Exercise aim »
What is the number of lines below that hold "size"? Answer with that number only.

━━━ Data for review ━━━

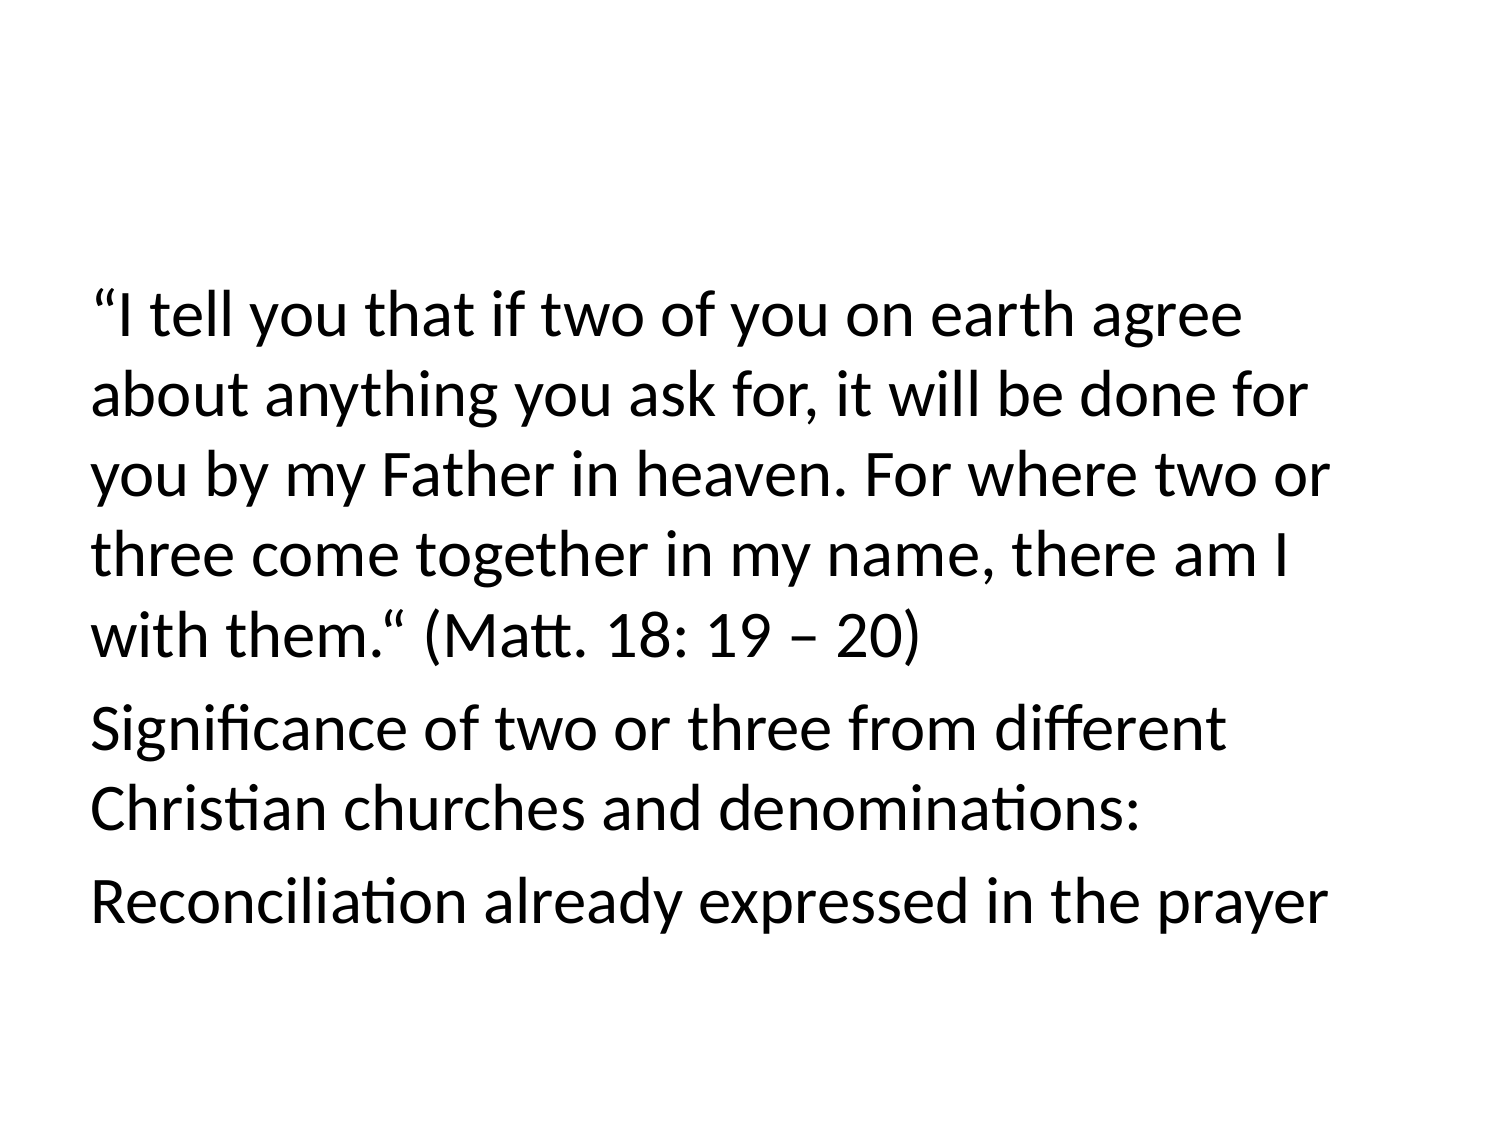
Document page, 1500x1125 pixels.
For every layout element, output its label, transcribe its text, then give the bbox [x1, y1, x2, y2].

list “I tell you that if two of you on earth agree about anything you ask for, it will be done for you by my Father in heaven. For where two or three come together in my name, there am I with them.“ (Matt. 18: 19 – 20) Significance of two or three from different Christian churches and denominations: Reconciliation already expressed in the prayer [75, 262, 1425, 1005]
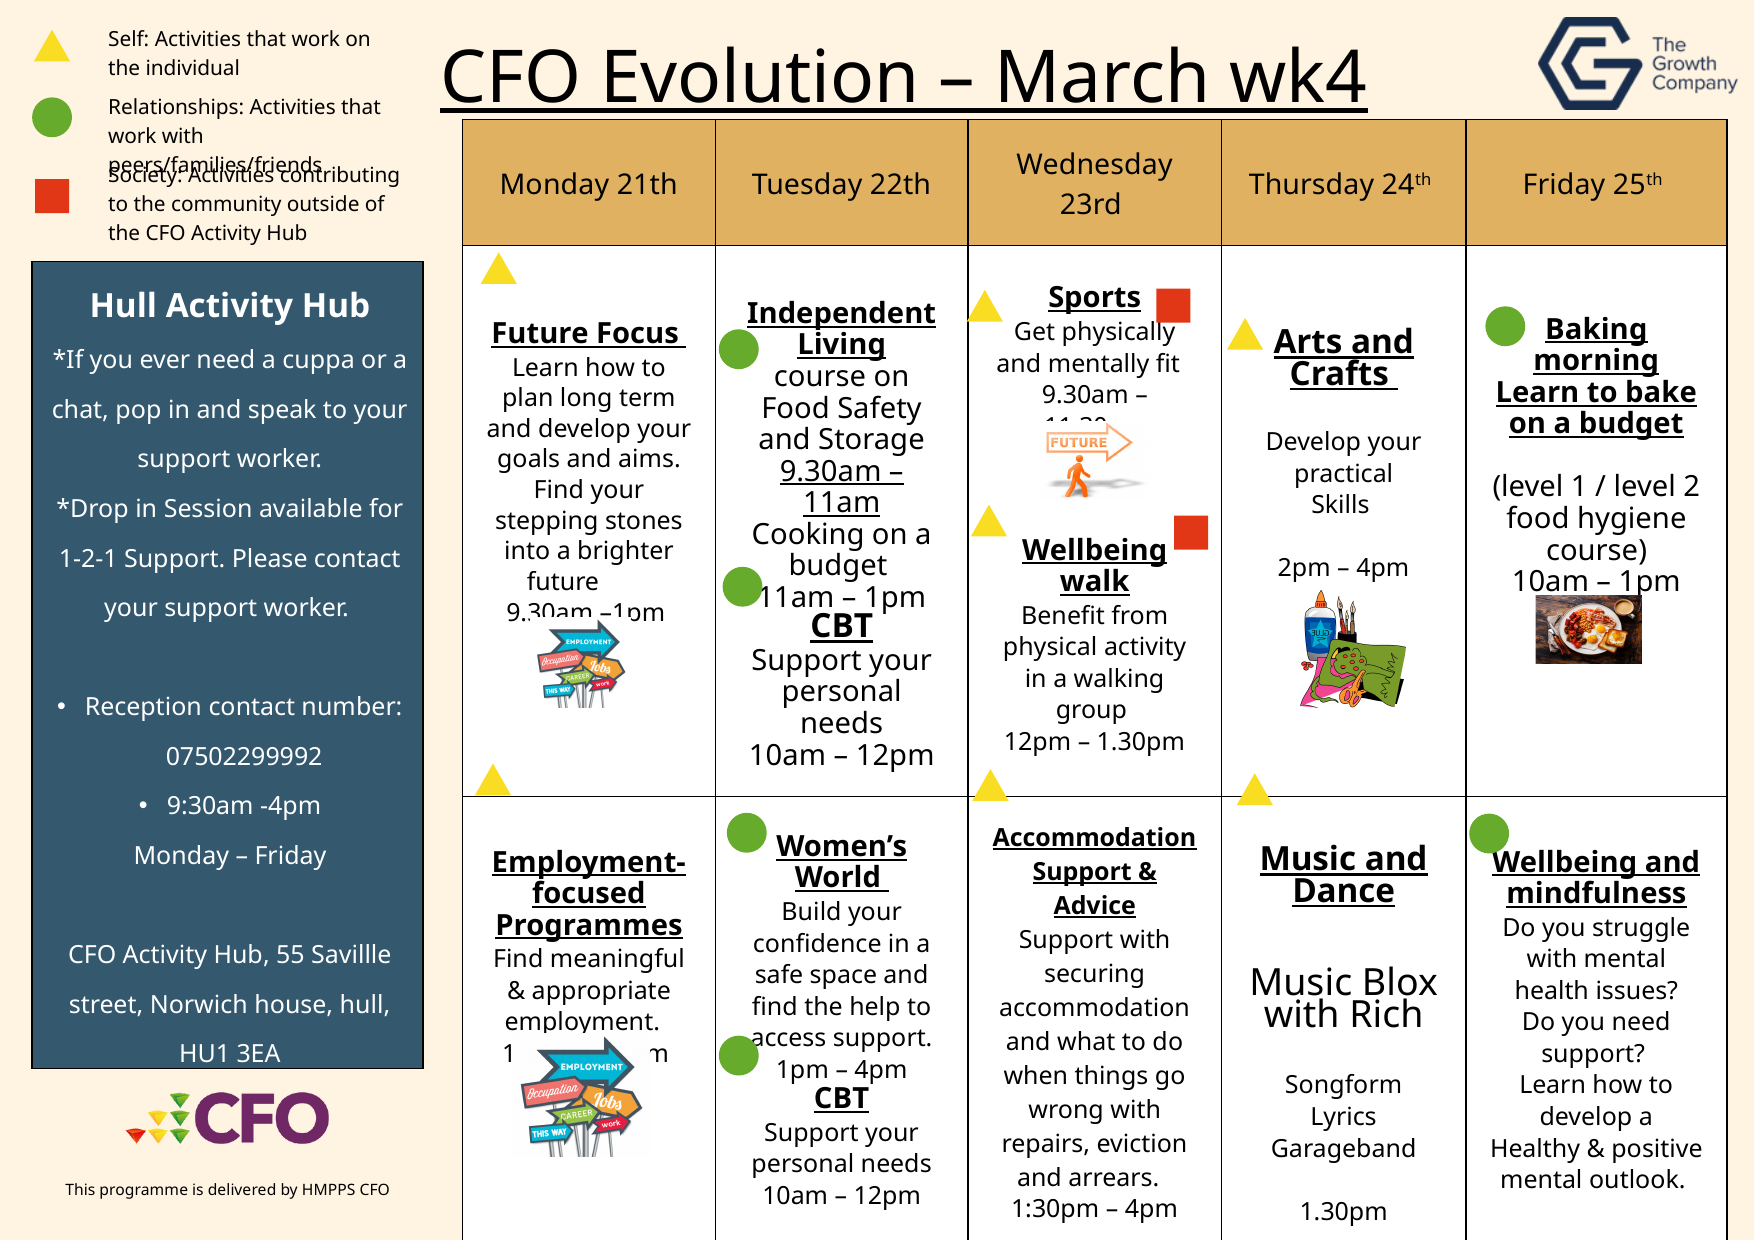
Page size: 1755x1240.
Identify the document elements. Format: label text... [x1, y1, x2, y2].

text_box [718, 329, 759, 370]
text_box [726, 812, 767, 853]
table_header Tuesday 22th [716, 120, 967, 245]
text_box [966, 289, 1004, 362]
picture [529, 617, 631, 708]
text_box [970, 504, 1008, 537]
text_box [474, 763, 512, 796]
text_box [57, 1076, 398, 1200]
picture [511, 1033, 650, 1157]
picture [1538, 17, 1754, 111]
table_cell Baking morning Learn to bake on a budget (level 1 / level 2 food hygiene course) 10am – 1pm [1467, 246, 1726, 796]
table_header Wednesday 23rd [969, 120, 1221, 245]
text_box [1535, 595, 1643, 664]
picture [1039, 420, 1151, 499]
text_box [31, 261, 426, 1107]
table_header Friday 25th [1467, 120, 1726, 245]
table_cell Future Focus Learn how to plan long term and develop your goals and aims. Find your stepping stones into a brighter future 9.30am –1pm [463, 246, 715, 796]
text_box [480, 218, 518, 285]
table_cell Employment-focused Programmes Find meaningful & appropriate employment. 1:30pm – 4pm [463, 797, 715, 1240]
table_cell Music and Dance Music Blox with Rich Songform Lyrics Garageband 1.30pm [1222, 797, 1465, 1240]
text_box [972, 768, 1009, 801]
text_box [1226, 317, 1264, 350]
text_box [718, 1035, 759, 1076]
table_cell Independent Living course on Food Safety and Storage 9.30am – 11am Cooking on a budget 11am – 1pm CBT Support your personal needs 10am – 12pm [716, 246, 967, 796]
table_header Monday 21th [463, 120, 715, 245]
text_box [33, 29, 71, 62]
text_box Self: Activities that work on the individual [108, 20, 408, 80]
text_box Relationships: Activities that work with peers/families/friends [108, 89, 422, 177]
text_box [722, 566, 763, 607]
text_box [1236, 773, 1274, 806]
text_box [1485, 306, 1526, 347]
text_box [1166, 508, 1216, 557]
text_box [1468, 813, 1510, 854]
table_cell Accommodation Support & Advice Support with securing accommodation and what to do when things go wrong with repairs, eviction and arrears. 1:30pm – 4pm [969, 797, 1221, 1240]
text_box [713, 575, 718, 610]
table_header Thursday 24th [1222, 120, 1465, 245]
table_cell Arts and Crafts Develop your practical Skills 2pm – 4pm [1222, 246, 1465, 796]
text_box Society: Activities contributing to the community outside of the CFO Activity Hub [108, 157, 408, 245]
text_box CFO Evolution – March wk4 [440, 14, 1525, 117]
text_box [27, 171, 77, 221]
picture [1299, 590, 1406, 708]
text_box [31, 97, 73, 138]
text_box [1148, 281, 1198, 331]
table_cell Wellbeing and mindfulness Do you struggle with mental health issues? Do you need support? Learn how to develop a Healthy & positive mental outlook. [1467, 797, 1726, 1240]
table_cell Women’s World Build your confidence in a safe space and find the help to access support. 1pm – 4pm CBT Support your personal needs 10am – 12pm [716, 797, 967, 1240]
table_cell Sports Get physically and mentally fit 9.30am – 11.30am Wellbeing walk Benefit from physical activity in a walking group 12pm – 1.30pm [969, 246, 1221, 796]
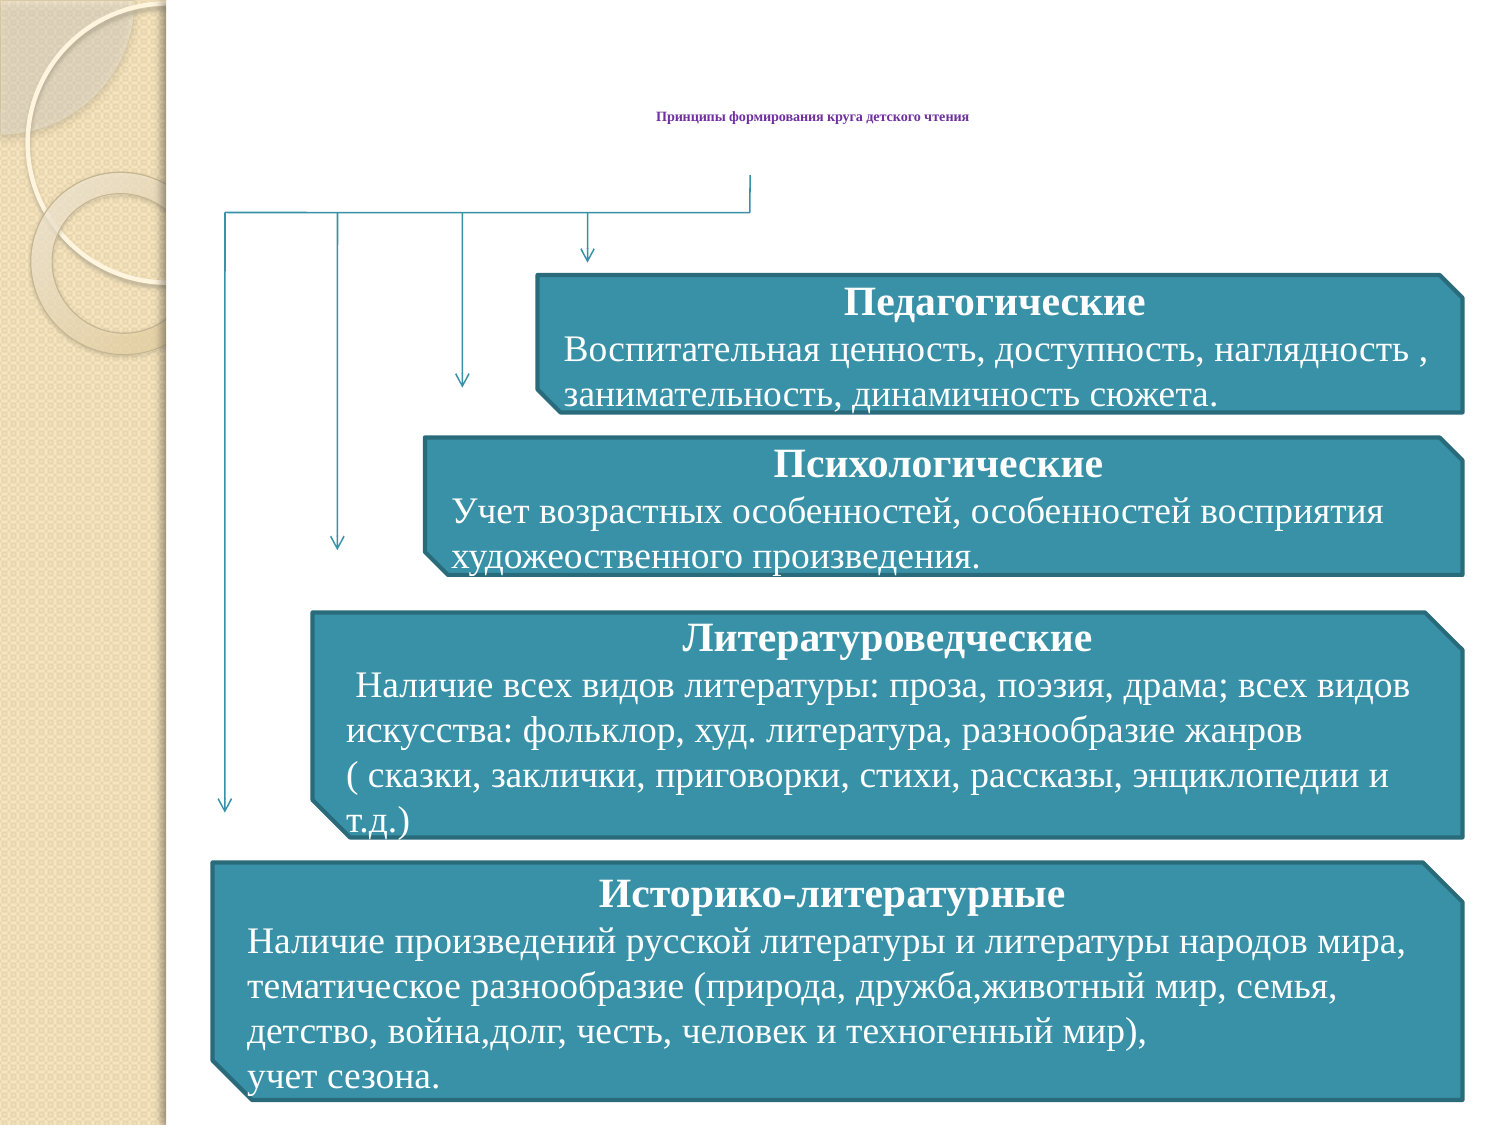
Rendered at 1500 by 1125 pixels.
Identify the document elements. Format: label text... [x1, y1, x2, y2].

text_box Литературоведческие Наличие всех видов литературы: проза, поэзия, драма; всех видов искусства: фольклор, худ. литература, разнообразие жанров ( сказки, заклички, приговорки, стихи, рассказы, энциклопедии и т.д.) [310, 610, 1465, 840]
text_box Историко-литературные Наличие произведений русской литературы и литературы народов мира, тематическое разнообразие (природа, дружба,животный мир, семья, детство, война,долг, честь, человек и техногенный мир), учет сезона. [210, 860, 1465, 1103]
list [235, 237, 1466, 1025]
text_box Педагогические Воспитательная ценность, доступность, наглядность , занимательность, динамичность сюжета. [535, 272, 1465, 415]
text_box Психологические Учет возрастных особенностей, особенностей восприятия художеоственного произведения. [422, 435, 1465, 577]
title Принципы формирования круга детского чтения [200, 99, 1425, 150]
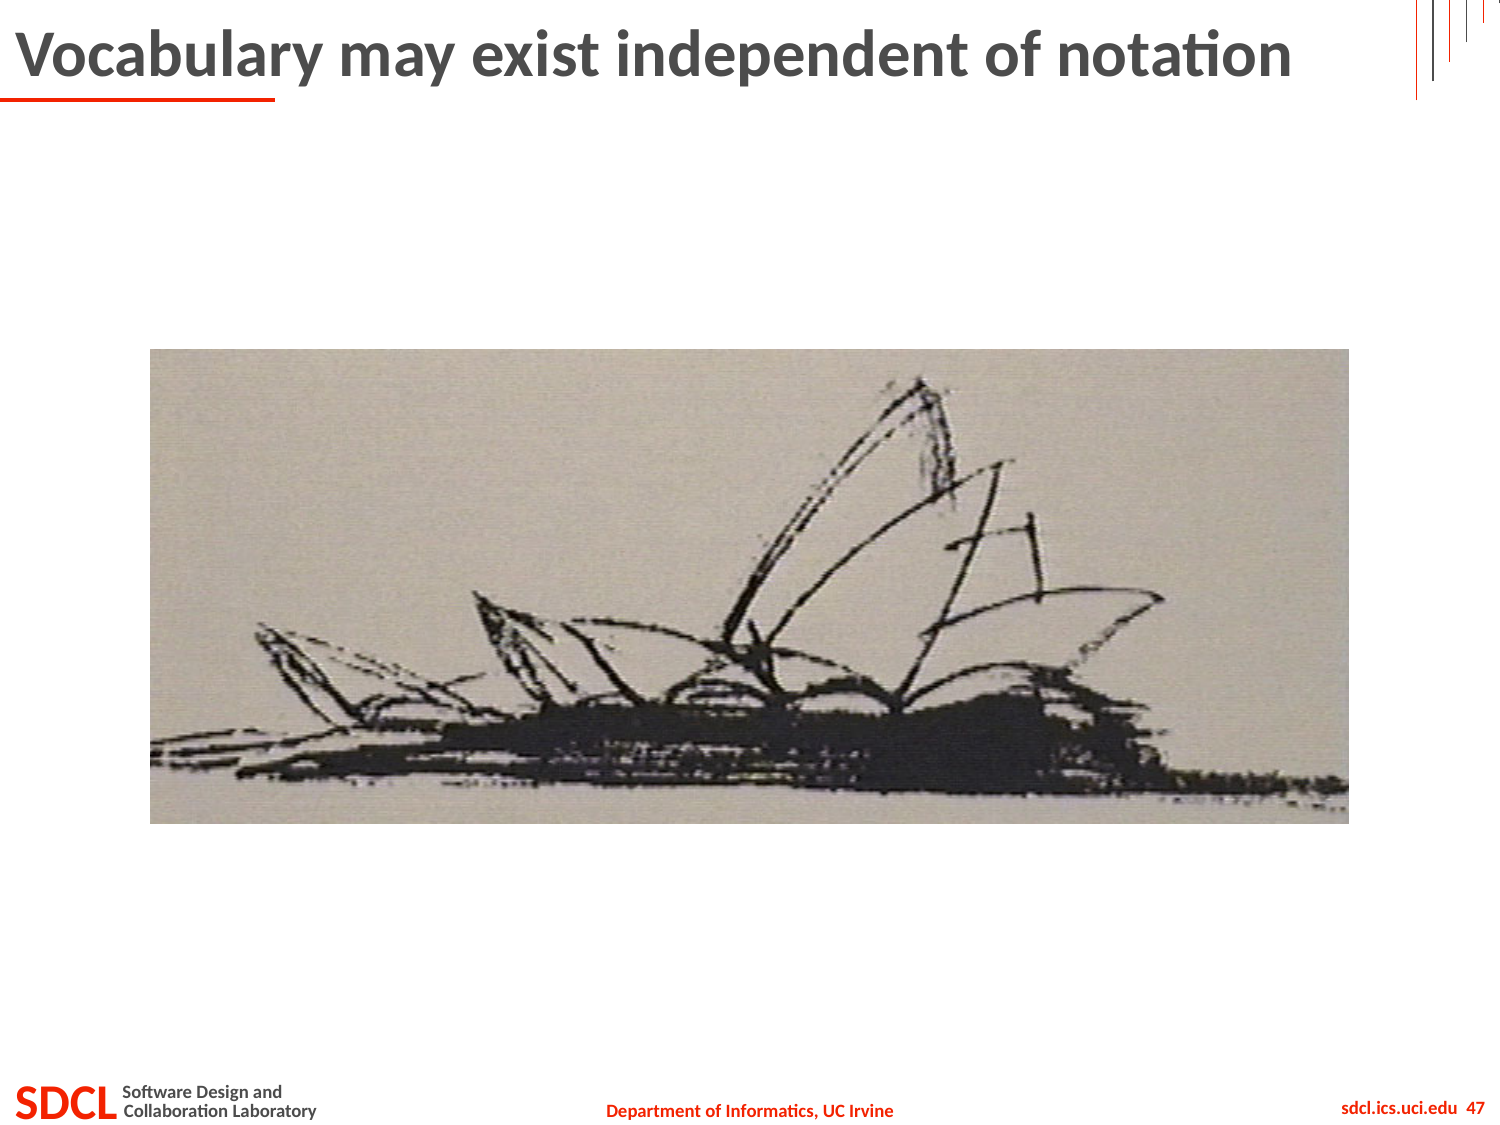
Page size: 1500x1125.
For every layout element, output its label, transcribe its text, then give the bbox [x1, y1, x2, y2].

━━━

Task output »
2